Dans notre société inquiète, obsédée par un principe de précaution souvent mécompris, l’inflation normative est devenue un fléau.
Au nom de la délégation aux collectivités territoriales, Monsieur le sénateur Claude Belot, a remis le 16 Février dernier à la Présidence du Sénat un rapport dans lequel il déplore : « pour chaque question, pour chaque éventualité, pour chaque doute, la réponse est la même : légiférer ou réglementer ».
Ainsi pas moins de 400 000 prescriptions techniques imposent obligations ou interdictions infantilisantes aux élus des Collectivités territoriales, qui privés de tout pouvoir de gestion, deviennent des intendants. En fixant aveuglément des réponses standardisées au mépris de la ductilité nécessaire du réel, le culte de la norme devient un hymne à la bêtise ; d’instrument, elle devient entrave bridant le décideur, le paralysant au lieu de l’aider.
Comme la rumeur, la norme se propage et finit par s’imposer en colonisant tous les secteurs de la sphère publique. Elle ne craint pas l’absurde puisqu’elle exige, par exemple, avant d’entreprendre la réparation d’un pont sur une rivière à sec, d’installer une barque au cas où un employé tomberait à l’eau…. !
Au-delà de l’agression du bon sens ou de l’offense faite à l’intelligence, ces obligations administratives ont un coût exorbitant supporté par le contribuable qu’elles sont pourtant supposées protéger.
En outre, cette frénésie promeut une forme de jacobinisme normatif qui tend à une inutilité asphyxiante, au point que la plupart du temps leur raison d’être originelle a été oubliée.
Cette déviance règlementaire altère le droit, ainsi sapé dans son autorité.
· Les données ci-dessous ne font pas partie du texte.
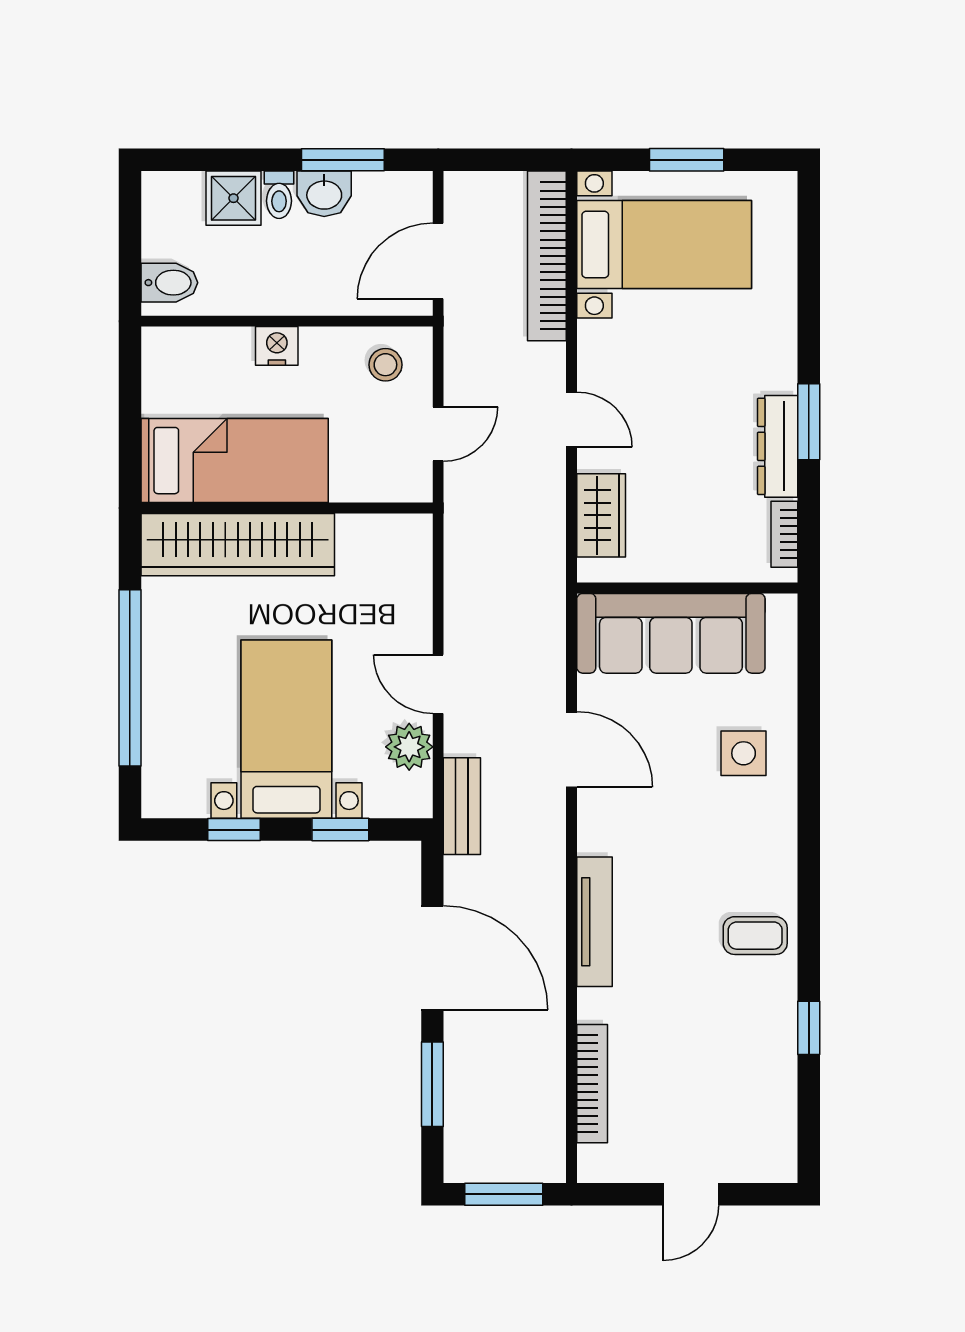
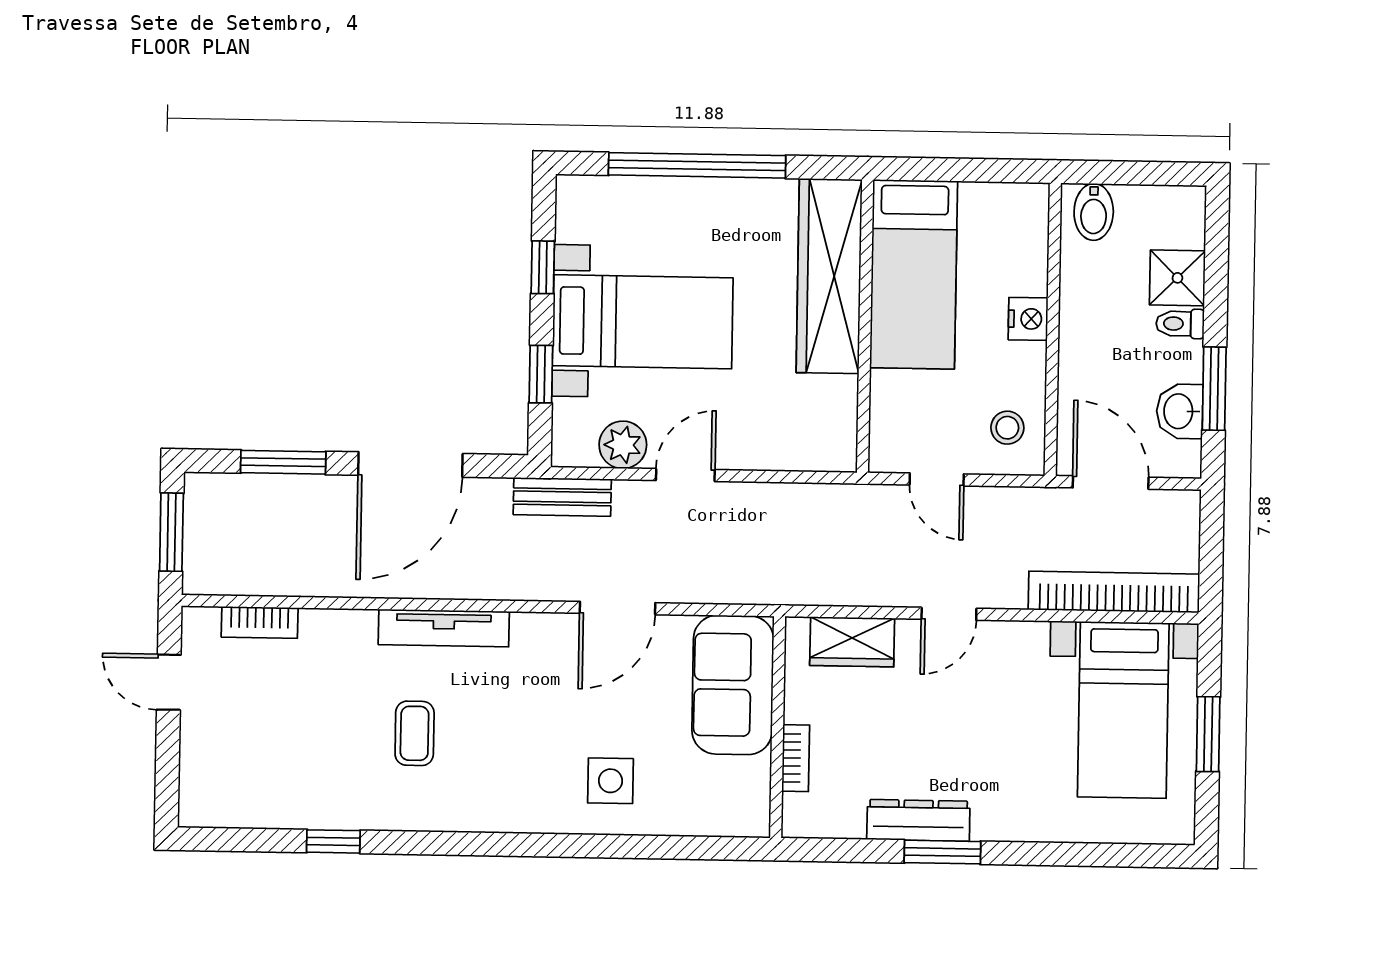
washbasin: (324, 194) -> (1180, 411), moved
bookcase: (784, 534) -> (796, 758), moved, turned 90
sofa: (671, 633) -> (733, 685), width x0.73
coffee table: (755, 936) -> (415, 733), moved
bookcase: (592, 1084) -> (260, 622), width x0.64
door: (691, 1194) -> (169, 682), moved

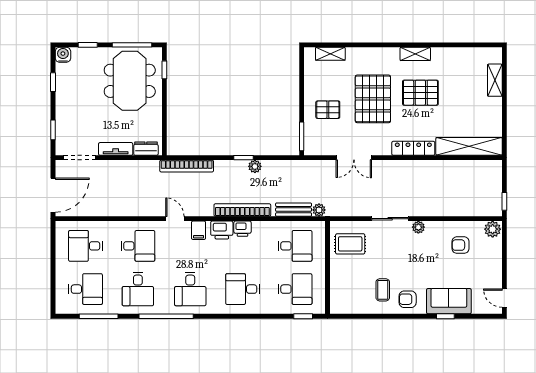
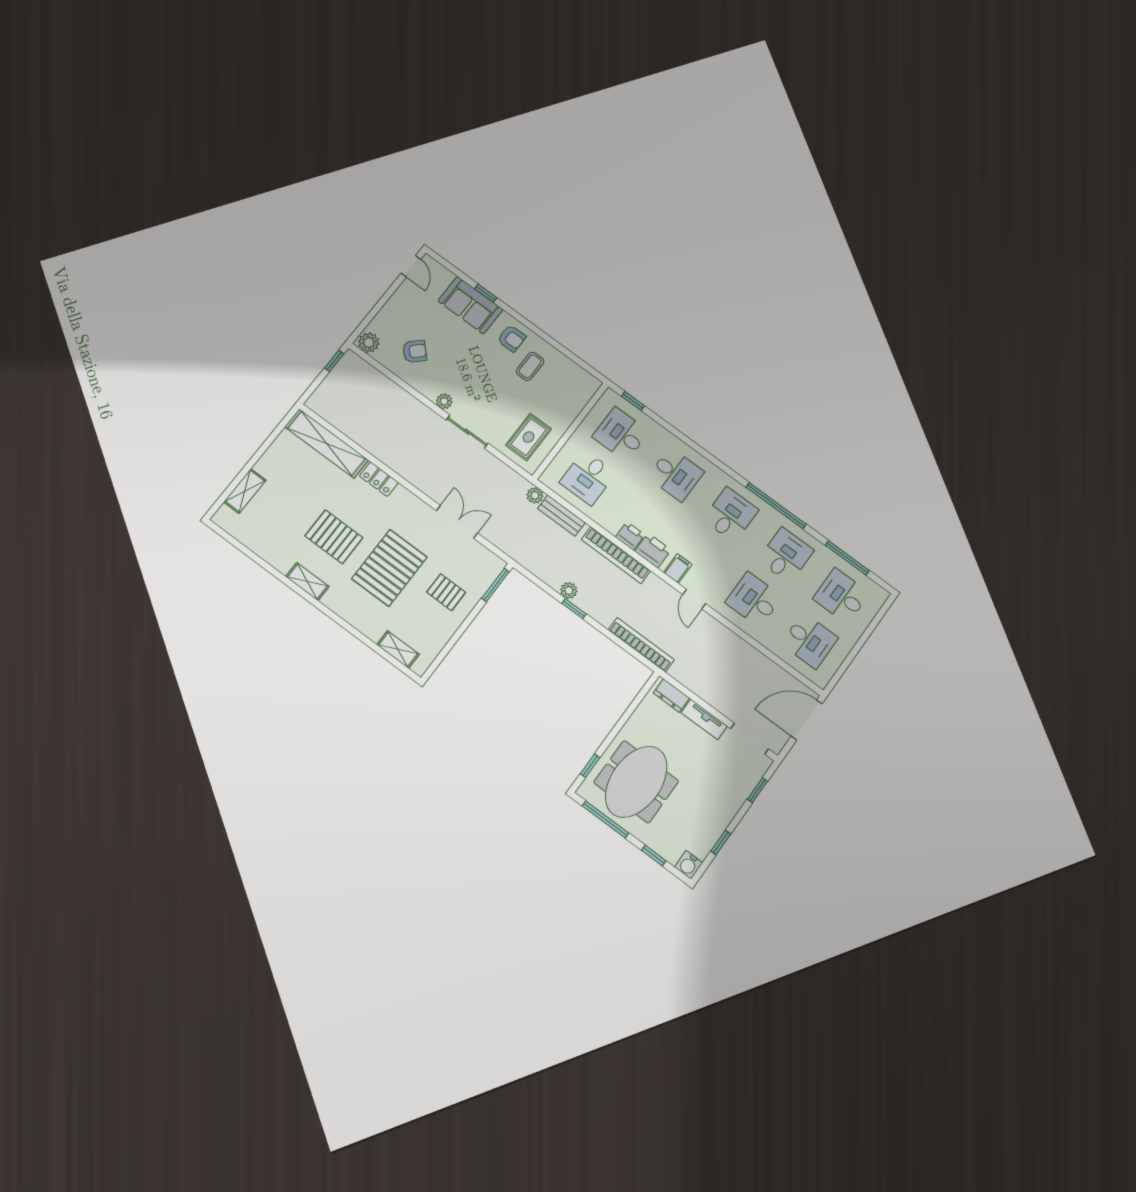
locker: (413, 148) -> (379, 479), width x0.66
rug: (350, 244) -> (529, 437), turned 90
armchair: (460, 245) -> (415, 351), turned -44
desk: (295, 246) -> (588, 478), turned -90

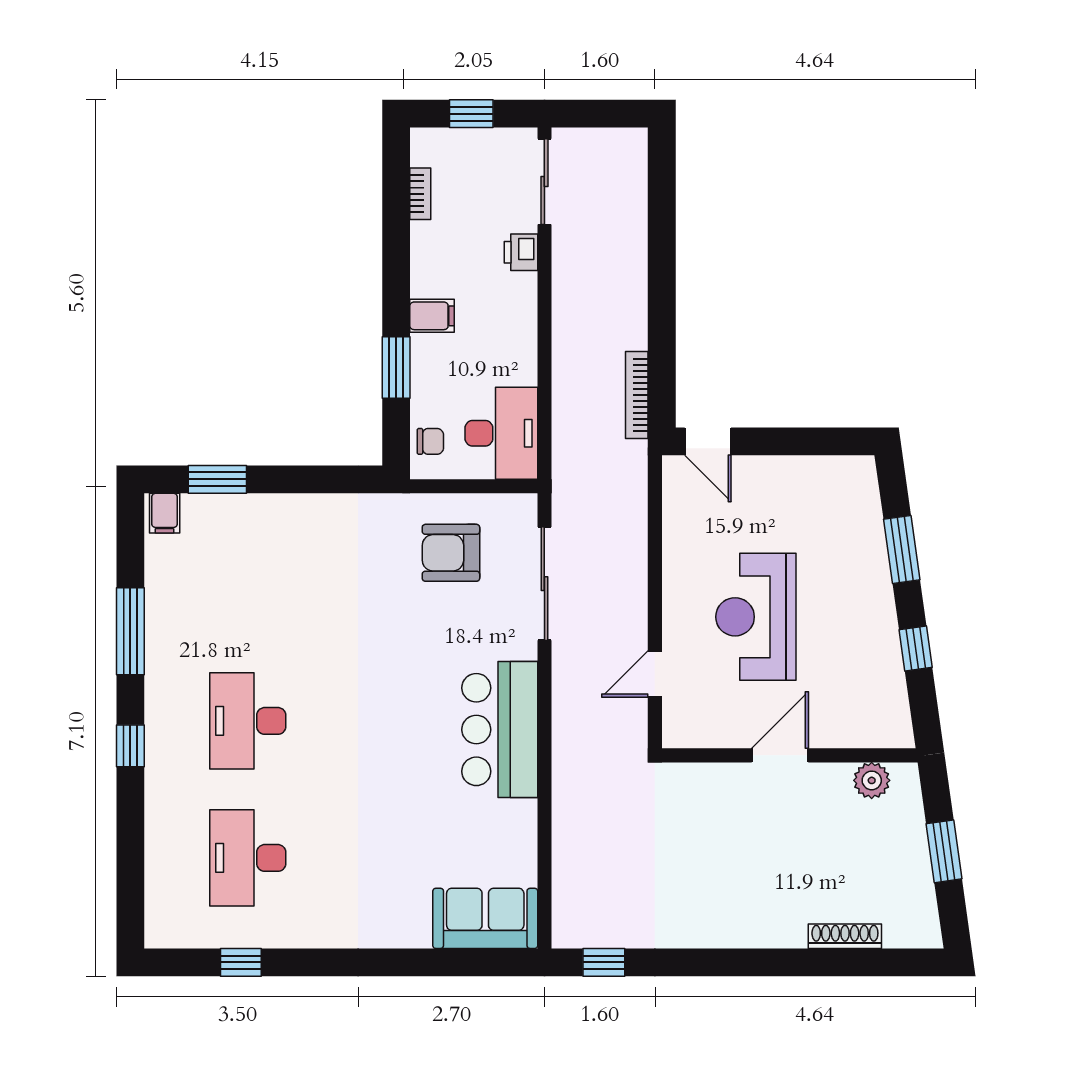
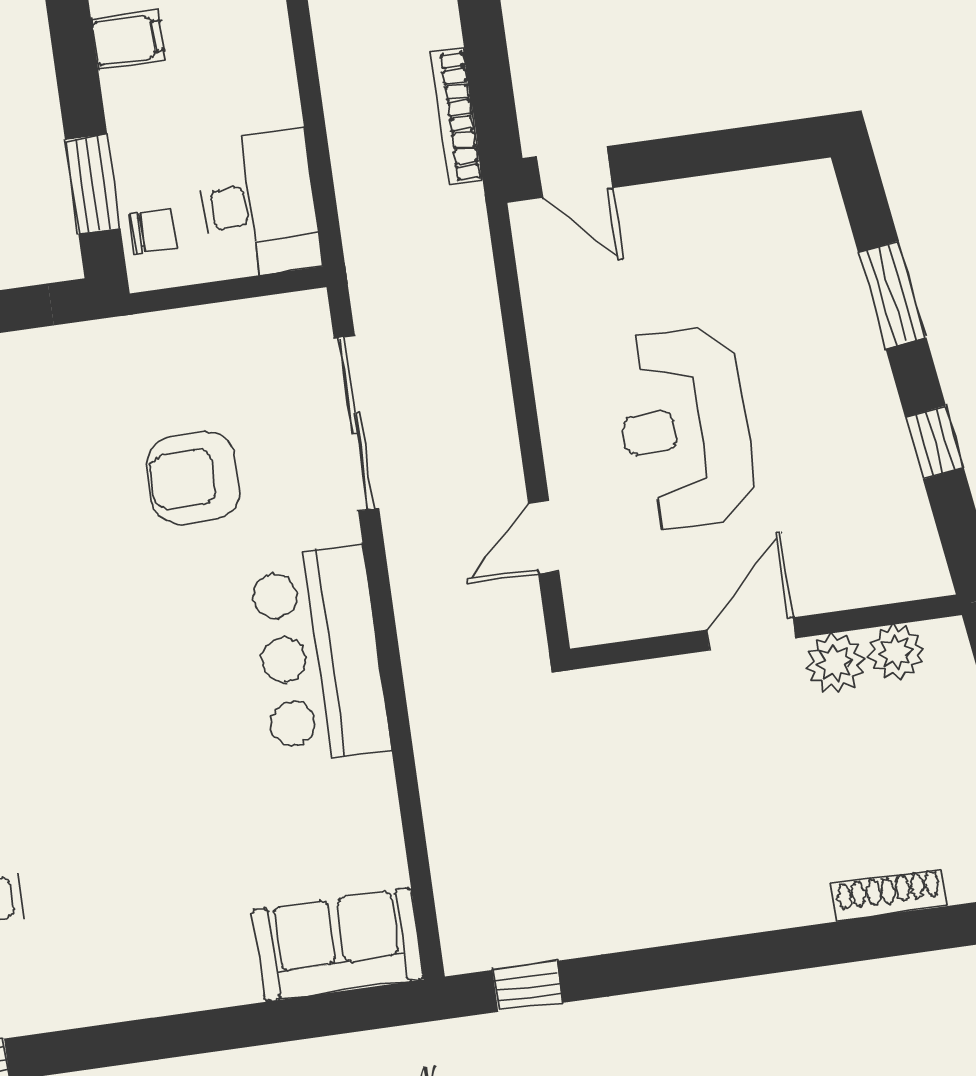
window: (396, 368) -> (93, 184), moved
armchair: (451, 553) -> (193, 478), moved
plant: (832, 782) -> (835, 663), added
Déjà en 1991, le Conseil d’Etat dénonçait cette surproduction de règles et règlements et concluait : « Quand le droit bavarde, le citoyen ne lui prête plus qu’une oreille distraite ». Cette pertinente appréciation résonne comme un écho à la sagacité intemporelle de Montesquieu, mettant en garde contre les dangers d’une intempérance législative: « Les lois inutiles affaiblissent les lois nécessaires ».
La norme ne doit être ni louée ni maudite mais circonscrite au strict nécessaire ; L’objectif est de supprimer toutes les scories rédactionnelles ou alléger les textes épars heurtant le bon sens ou l’évolution des techniques et des mœurs.
En desserrant les contraintes, cette simplification oxygènera le fonctionnement des collectivités locales et le travail de leurs élus. Cette aération salutaire allègera corrélativement les coûts. En outre, ce travail d’amélioration veillera à lutter contre l’atomisation du pouvoir prescriptif due à la multitude de prescripteurs, elle-même nuisible à la régulation nécessaire du flux des normes.